***** Records shown

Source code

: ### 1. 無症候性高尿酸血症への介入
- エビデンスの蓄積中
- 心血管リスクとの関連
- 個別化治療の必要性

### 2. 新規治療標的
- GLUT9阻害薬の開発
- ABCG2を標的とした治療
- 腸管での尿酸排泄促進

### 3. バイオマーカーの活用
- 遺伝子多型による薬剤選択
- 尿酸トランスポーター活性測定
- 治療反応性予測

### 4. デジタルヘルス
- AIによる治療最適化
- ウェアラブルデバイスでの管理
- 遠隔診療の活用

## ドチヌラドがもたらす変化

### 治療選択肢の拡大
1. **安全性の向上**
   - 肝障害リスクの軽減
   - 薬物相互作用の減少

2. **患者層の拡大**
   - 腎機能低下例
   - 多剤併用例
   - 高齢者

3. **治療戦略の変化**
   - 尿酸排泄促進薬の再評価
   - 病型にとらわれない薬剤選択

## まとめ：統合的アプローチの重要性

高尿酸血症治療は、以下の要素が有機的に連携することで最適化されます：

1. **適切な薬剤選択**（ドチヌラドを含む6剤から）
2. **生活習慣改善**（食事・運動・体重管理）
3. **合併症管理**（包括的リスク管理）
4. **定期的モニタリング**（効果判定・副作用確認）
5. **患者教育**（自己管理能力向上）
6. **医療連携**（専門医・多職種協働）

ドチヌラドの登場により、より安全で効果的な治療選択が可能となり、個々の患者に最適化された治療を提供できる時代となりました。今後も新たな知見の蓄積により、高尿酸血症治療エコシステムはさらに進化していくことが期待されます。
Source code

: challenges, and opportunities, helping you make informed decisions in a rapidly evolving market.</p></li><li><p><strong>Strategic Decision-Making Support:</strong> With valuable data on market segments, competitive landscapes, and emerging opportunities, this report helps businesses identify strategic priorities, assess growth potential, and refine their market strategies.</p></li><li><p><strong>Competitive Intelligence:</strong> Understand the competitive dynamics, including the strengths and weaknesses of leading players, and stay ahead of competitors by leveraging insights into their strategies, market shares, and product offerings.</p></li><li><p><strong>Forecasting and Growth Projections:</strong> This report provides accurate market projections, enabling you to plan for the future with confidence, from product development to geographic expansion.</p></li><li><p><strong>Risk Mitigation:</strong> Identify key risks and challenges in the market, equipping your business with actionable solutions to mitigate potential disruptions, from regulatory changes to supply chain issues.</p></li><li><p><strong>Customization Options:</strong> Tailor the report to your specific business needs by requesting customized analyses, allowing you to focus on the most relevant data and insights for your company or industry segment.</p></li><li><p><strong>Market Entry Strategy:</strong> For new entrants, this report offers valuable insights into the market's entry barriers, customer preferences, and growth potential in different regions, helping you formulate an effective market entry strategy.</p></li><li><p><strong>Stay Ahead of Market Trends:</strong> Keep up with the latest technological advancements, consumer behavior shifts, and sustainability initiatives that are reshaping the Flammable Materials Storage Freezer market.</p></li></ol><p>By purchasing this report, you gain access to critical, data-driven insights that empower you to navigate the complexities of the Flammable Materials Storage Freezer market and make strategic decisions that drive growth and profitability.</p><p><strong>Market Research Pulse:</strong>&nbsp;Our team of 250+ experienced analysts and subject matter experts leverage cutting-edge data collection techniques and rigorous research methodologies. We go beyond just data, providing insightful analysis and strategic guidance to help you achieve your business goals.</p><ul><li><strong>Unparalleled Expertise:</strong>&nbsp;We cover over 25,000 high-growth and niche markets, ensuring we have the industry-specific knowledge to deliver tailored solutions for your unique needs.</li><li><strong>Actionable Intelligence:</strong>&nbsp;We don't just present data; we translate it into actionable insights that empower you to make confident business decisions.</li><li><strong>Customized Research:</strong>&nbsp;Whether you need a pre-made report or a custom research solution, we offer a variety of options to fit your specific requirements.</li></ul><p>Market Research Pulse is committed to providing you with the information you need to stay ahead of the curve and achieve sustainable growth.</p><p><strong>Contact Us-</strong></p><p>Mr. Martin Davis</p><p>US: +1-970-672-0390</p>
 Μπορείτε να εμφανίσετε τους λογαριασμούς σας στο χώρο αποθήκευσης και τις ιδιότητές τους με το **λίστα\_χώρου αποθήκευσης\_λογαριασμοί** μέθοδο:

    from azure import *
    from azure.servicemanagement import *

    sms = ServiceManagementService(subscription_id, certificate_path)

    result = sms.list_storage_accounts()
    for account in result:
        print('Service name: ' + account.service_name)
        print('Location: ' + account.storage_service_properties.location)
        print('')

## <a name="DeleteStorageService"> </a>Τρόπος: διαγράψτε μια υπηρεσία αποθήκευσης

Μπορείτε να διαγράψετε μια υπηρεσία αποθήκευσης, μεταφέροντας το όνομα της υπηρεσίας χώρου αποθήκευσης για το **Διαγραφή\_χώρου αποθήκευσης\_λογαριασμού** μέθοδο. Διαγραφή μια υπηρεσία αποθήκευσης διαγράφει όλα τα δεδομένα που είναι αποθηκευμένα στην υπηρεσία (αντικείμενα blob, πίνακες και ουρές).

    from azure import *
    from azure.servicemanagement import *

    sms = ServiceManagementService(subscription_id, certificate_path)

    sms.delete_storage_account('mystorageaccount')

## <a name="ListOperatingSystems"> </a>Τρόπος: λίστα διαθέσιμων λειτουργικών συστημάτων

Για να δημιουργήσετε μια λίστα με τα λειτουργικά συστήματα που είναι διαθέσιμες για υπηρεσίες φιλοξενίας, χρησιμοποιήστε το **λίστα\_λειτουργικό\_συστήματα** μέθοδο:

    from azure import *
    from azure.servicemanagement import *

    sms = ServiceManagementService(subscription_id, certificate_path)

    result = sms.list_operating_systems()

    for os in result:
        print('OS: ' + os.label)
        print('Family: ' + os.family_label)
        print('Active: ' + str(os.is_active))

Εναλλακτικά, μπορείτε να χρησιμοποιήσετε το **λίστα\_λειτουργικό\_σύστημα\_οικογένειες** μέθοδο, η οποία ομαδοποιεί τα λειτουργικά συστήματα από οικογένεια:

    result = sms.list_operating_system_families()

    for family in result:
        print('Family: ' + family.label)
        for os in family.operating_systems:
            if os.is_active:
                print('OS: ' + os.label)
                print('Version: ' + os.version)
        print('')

**********

What to work on: Give back the full listing exactly as it stands above.

Answer section:
Source code

: ### 1. 無症候性高尿酸血症への介入
- エビデンスの蓄積中
- 心血管リスクとの関連
- 個別化治療の必要性

### 2. 新規治療標的
- GLUT9阻害薬の開発
- ABCG2を標的とした治療
- 腸管での尿酸排泄促進

### 3. バイオマーカーの活用
- 遺伝子多型による薬剤選択
- 尿酸トランスポーター活性測定
- 治療反応性予測

### 4. デジタルヘルス
- AIによる治療最適化
- ウェアラブルデバイスでの管理
- 遠隔診療の活用

## ドチヌラドがもたらす変化

### 治療選択肢の拡大
1. **安全性の向上**
   - 肝障害リスクの軽減
   - 薬物相互作用の減少

2. **患者層の拡大**
   - 腎機能低下例
   - 多剤併用例
   - 高齢者

3. **治療戦略の変化**
   - 尿酸排泄促進薬の再評価
   - 病型にとらわれない薬剤選択

## まとめ：統合的アプローチの重要性

高尿酸血症治療は、以下の要素が有機的に連携することで最適化されます：

1. **適切な薬剤選択**（ドチヌラドを含む6剤から）
2. **生活習慣改善**（食事・運動・体重管理）
3. **合併症管理**（包括的リスク管理）
4. **定期的モニタリング**（効果判定・副作用確認）
5. **患者教育**（自己管理能力向上）
6. **医療連携**（専門医・多職種協働）

ドチヌラドの登場により、より安全で効果的な治療選択が可能となり、個々の患者に最適化された治療を提供できる時代となりました。今後も新たな知見の蓄積により、高尿酸血症治療エコシステムはさらに進化していくことが期待されます。
Source code

: challenges, and opportunities, helping you make informed decisions in a rapidly evolving market.</p></li><li><p><strong>Strategic Decision-Making Support:</strong> With valuable data on market segments, competitive landscapes, and emerging opportunities, this report helps businesses identify strategic priorities, assess growth potential, and refine their market strategies.</p></li><li><p><strong>Competitive Intelligence:</strong> Understand the competitive dynamics, including the strengths and weaknesses of leading players, and stay ahead of competitors by leveraging insights into their strategies, market shares, and product offerings.</p></li><li><p><strong>Forecasting and Growth Projections:</strong> This report provides accurate market projections, enabling you to plan for the future with confidence, from product development to geographic expansion.</p></li><li><p><strong>Risk Mitigation:</strong> Identify key risks and challenges in the market, equipping your business with actionable solutions to mitigate potential disruptions, from regulatory changes to supply chain issues.</p></li><li><p><strong>Customization Options:</strong> Tailor the report to your specific business needs by requesting customized analyses, allowing you to focus on the most relevant data and insights for your company or industry segment.</p></li><li><p><strong>Market Entry Strategy:</strong> For new entrants, this report offers valuable insights into the market's entry barriers, customer preferences, and growth potential in different regions, helping you formulate an effective market entry strategy.</p></li><li><p><strong>Stay Ahead of Market Trends:</strong> Keep up with the latest technological advancements, consumer behavior shifts, and sustainability initiatives that are reshaping the Flammable Materials Storage Freezer market.</p></li></ol><p>By purchasing this report, you gain access to critical, data-driven insights that empower you to navigate the complexities of the Flammable Materials Storage Freezer market and make strategic decisions that drive growth and profitability.</p><p><strong>Market Research Pulse:</strong>&nbsp;Our team of 250+ experienced analysts and subject matter experts leverage cutting-edge data collection techniques and rigorous research methodologies. We go beyond just data, providing insightful analysis and strategic guidance to help you achieve your business goals.</p><ul><li><strong>Unparalleled Expertise:</strong>&nbsp;We cover over 25,000 high-growth and niche markets, ensuring we have the industry-specific knowledge to deliver tailored solutions for your unique needs.</li><li><strong>Actionable Intelligence:</strong>&nbsp;We don't just present data; we translate it into actionable insights that empower you to make confident business decisions.</li><li><strong>Customized Research:</strong>&nbsp;Whether you need a pre-made report or a custom research solution, we offer a variety of options to fit your specific requirements.</li></ul><p>Market Research Pulse is committed to providing you with the information you need to stay ahead of the curve and achieve sustainable growth.</p><p><strong>Contact Us-</strong></p><p>Mr. Martin Davis</p><p>US: +1-970-672-0390</p>
 Μπορείτε να εμφανίσετε τους λογαριασμούς σας στο χώρο αποθήκευσης και τις ιδιότητές τους με το **λίστα\_χώρου αποθήκευσης\_λογαριασμοί** μέθοδο:

    from azure import *
    from azure.servicemanagement import *

    sms = ServiceManagementService(subscription_id, certificate_path)

    result = sms.list_storage_accounts()
    for account in result:
        print('Service name: ' + account.service_name)
        print('Location: ' + account.storage_service_properties.location)
        print('')

## <a name="DeleteStorageService"> </a>Τρόπος: διαγράψτε μια υπηρεσία αποθήκευσης

Μπορείτε να διαγράψετε μια υπηρεσία αποθήκευσης, μεταφέροντας το όνομα της υπηρεσίας χώρου αποθήκευσης για το **Διαγραφή\_χώρου αποθήκευσης\_λογαριασμού** μέθοδο. Διαγραφή μια υπηρεσία αποθήκευσης διαγράφει όλα τα δεδομένα που είναι αποθηκευμένα στην υπηρεσία (αντικείμενα blob, πίνακες και ουρές).

    from azure import *
    from azure.servicemanagement import *

    sms = ServiceManagementService(subscription_id, certificate_path)

    sms.delete_storage_account('mystorageaccount')

## <a name="ListOperatingSystems"> </a>Τρόπος: λίστα διαθέσιμων λειτουργικών συστημάτων

Για να δημιουργήσετε μια λίστα με τα λειτουργικά συστήματα που είναι διαθέσιμες για υπηρεσίες φιλοξενίας, χρησιμοποιήστε το **λίστα\_λειτουργικό\_συστήματα** μέθοδο:

    from azure import *
    from azure.servicemanagement import *

    sms = ServiceManagementService(subscription_id, certificate_path)

    result = sms.list_operating_systems()

    for os in result:
        print('OS: ' + os.label)
        print('Family: ' + os.family_label)
        print('Active: ' + str(os.is_active))

Εναλλακτικά, μπορείτε να χρησιμοποιήσετε το **λίστα\_λειτουργικό\_σύστημα\_οικογένειες** μέθοδο, η οποία ομαδοποιεί τα λειτουργικά συστήματα από οικογένεια:

    result = sms.list_operating_system_families()

    for family in result:
        print('Family: ' + family.label)
        for os in family.operating_systems:
            if os.is_active:
                print('OS: ' + os.label)
                print('Version: ' + os.version)
        print('')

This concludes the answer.